I'm afraid that you'll have to forget those halcyon days of obscene pricing and become a real business that operates within a reasonable profit margin but hey, welcome to the real world. In the meantime, all of these legal shenanigans are nothing but a mass of white noise. Napster's isn't the problem, it's just the symptom; your business model is the problem. While you had an iron-clad grip on music distribution, yes you could charge whatever you wanted. Welcome to the backlash. Technology has pried your grubby little hands off the reins Mr. Bronfman and your business model has become a liability. Go tell your friends.
And while this activity has not yet resulted in a down-side to the recording industry's income, it is only a matter of time. Right now, Napster/Gnutella has simply replaced the tape as the music traders' preferred medium of piracy. The recording industry hasn't really lost anything because these people were going to trade this music anyway. But as this activity becomes more widespread and enters mainstream use, make no mistake about it there will be consequences to the industry's bottom line.
Having said all that, I also think the record companies are deluding themselves if they think they can stop this without some MAJOR re-structuring. Peer-to-peer technologies like Napster and Gnutella extend trading activity to a much bigger and more efficient arena than tapes ever did. Making the problem much worse is that this technology is, quite simply, un-stoppable. You can plug as many fingers as you want into all those little holes but this dike is going to crumble.
And it seems that one of those holes is getting a *lot* of attention. Napster has become the lightning rod for the industry's wrath. I think that it has also become a sacrificial lamb; the first-born son offered to the music gods for their appeasement. A knife almost assuredly will be plunged into Napster's not-so-innocent black little heart, but on-line music trading will continue to flourish despite the god's best efforts to smite us upside the head.

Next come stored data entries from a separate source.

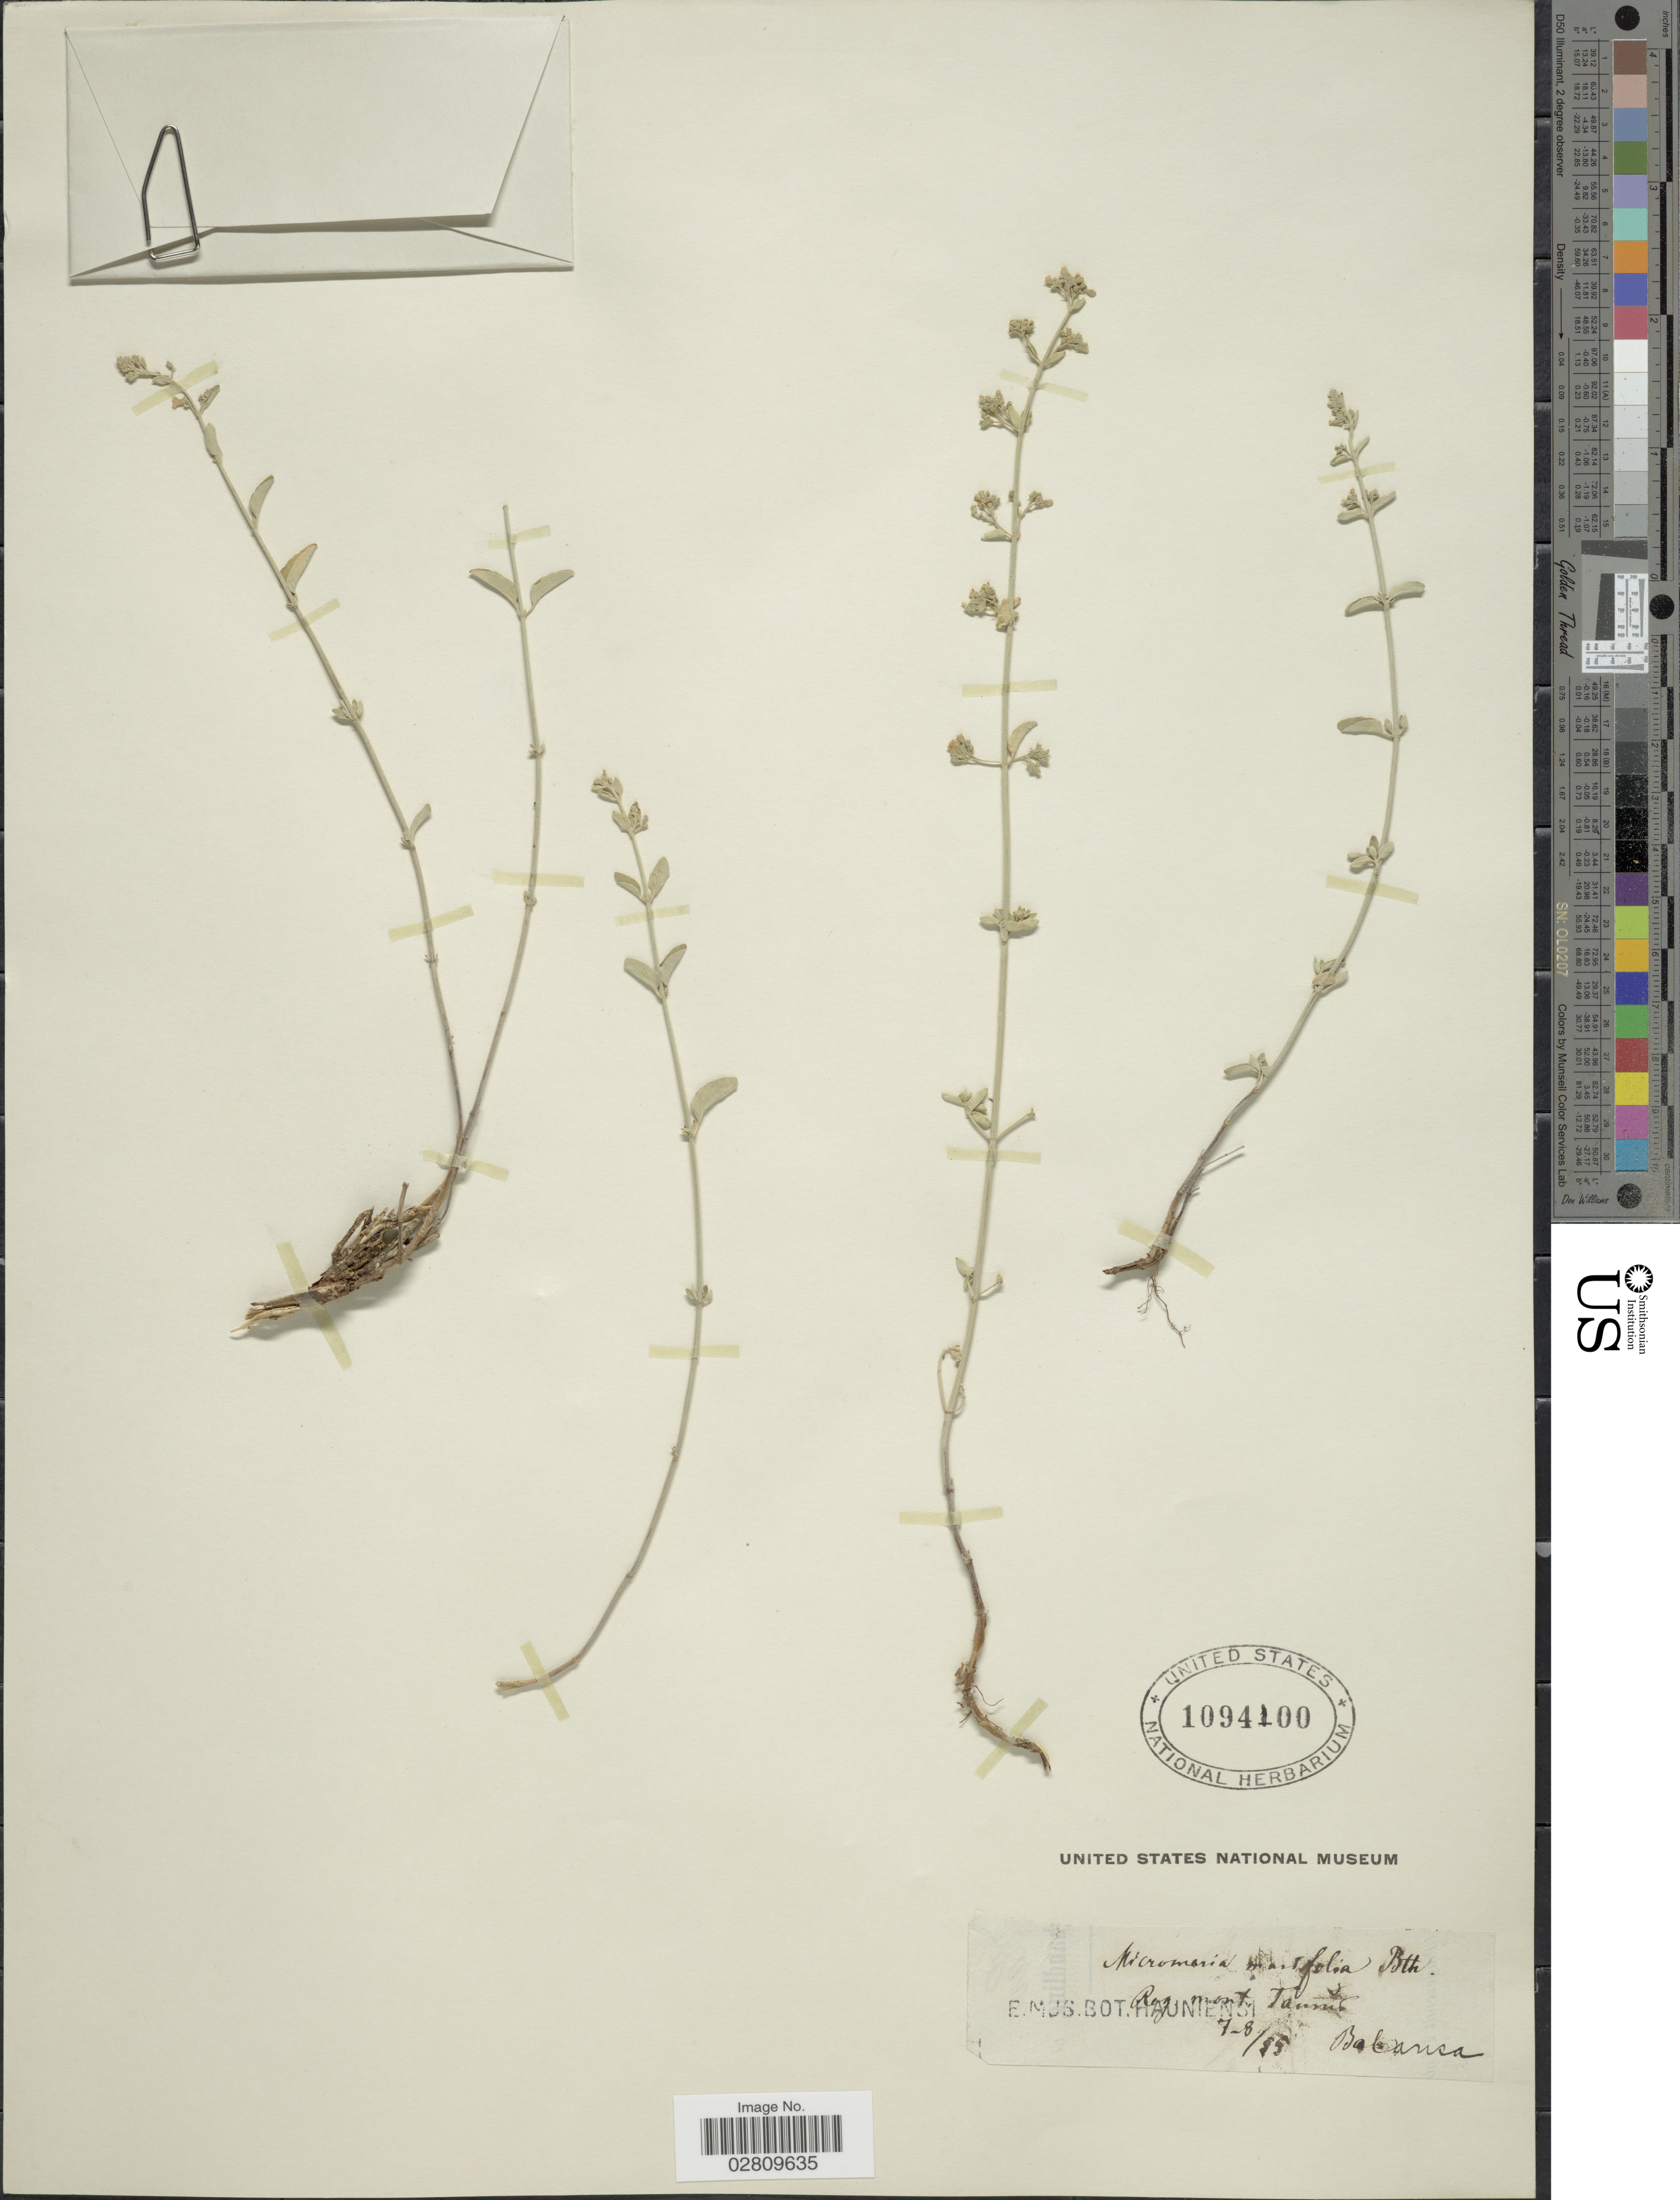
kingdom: Plantae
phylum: Tracheophyta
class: Magnoliopsida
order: Lamiales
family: Lamiaceae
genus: Micromeria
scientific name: Micromeria marifolia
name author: (Cav.) Benth.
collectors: B. Balansa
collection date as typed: Transcribed d/m/y: 7/8/55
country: Turkey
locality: Reg. mont. Taurus.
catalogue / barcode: US 1094100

IMO there is only one way the record companies can prevent this activity from decimating the industry: Offer CD quality recordings for reasonable prices on a per-song rather than per-album basis. I'd be more than happy to pay $1/song for high fidelity versions of the songs I really like. And I should have the option of either downloading these songs from a web site or building a custom CD at a CD store. (Maybe the store-bought version could offer even higher quality sound for a small premium.) I'm sure that a large majority of people out there would agree to pay for music on this basis.
Mr. Bronfman, this is the only way the recording industry will survive. Of course this won't stop music piracy, put most people are honest (as long as the price is right) and these honest people would constitute a very large market. If music was available this way, I believe that the on-line trading of songs would again be limited to the ever-present music traders who would pirate songs even if they were sold for a penny (but you never made money off these people anyway). And of course you can still count on associated merchandising to provide a very nice line item on your income statement.
I'm afraid that you'll have to forget those halcyon days of obscene pricing and become a real business that operates within a reasonable profit margin but hey, welcome to the real world. In the meantime, all of these legal shenanigans are nothing but a mass of white noise. Napster's isn't the problem, it's just the symptom; your business model is the problem. While you had an iron-clad grip on music distribution, yes you could charge whatever you wanted. Welcome to the backlash. Technology has pried your grubby little hands off the reins Mr. Bronfman and your business model has become a liability. Go tell your friends.